WHAT YOU SHOULD DO –
Please copy everything from the line containing "(+44) – 2032898986 (UK)" down to the end of the records, swapping "Green Energy" for "Renewable Energy" and leaving all else unchanged.

EXTRACTED RECORDS –
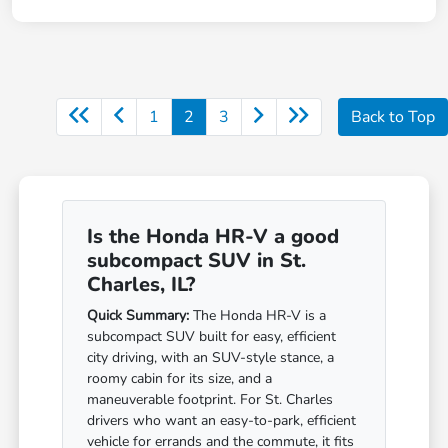
1
2
3
Back to Top
Is the Honda HR-V a good
subcompact SUV in St.
Charles, IL?
Quick Summary:
The Honda HR-V is a
subcompact SUV built for easy, efficient
city driving, with an SUV-style stance, a
roomy cabin for its size, and a
maneuverable footprint. For St. Charles
drivers who want an easy-to-park, efficient
vehicle for errands and the commute, it fits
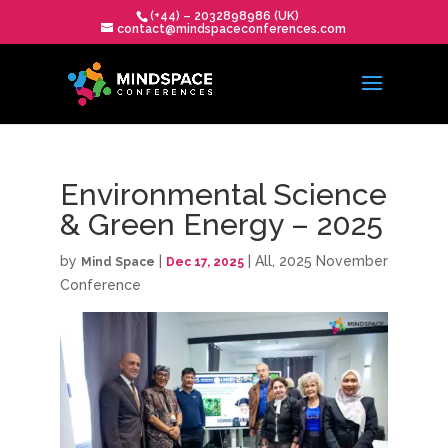
(+44) – 2032898986 (UK)
contact@mindspaceconferences.com
Environmental Science
& Green Energy – 2025
by
|
|
All
,
2025 November
Mind Space
Dec 17, 2025
Conference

ANSWER AREA –
(+44) – 2032898986 (UK)
contact@mindspaceconferences.com
Environmental Science
& Renewable Energy – 2025
by
|
|
All
,
2025 November
Mind Space
Dec 17, 2025
Conference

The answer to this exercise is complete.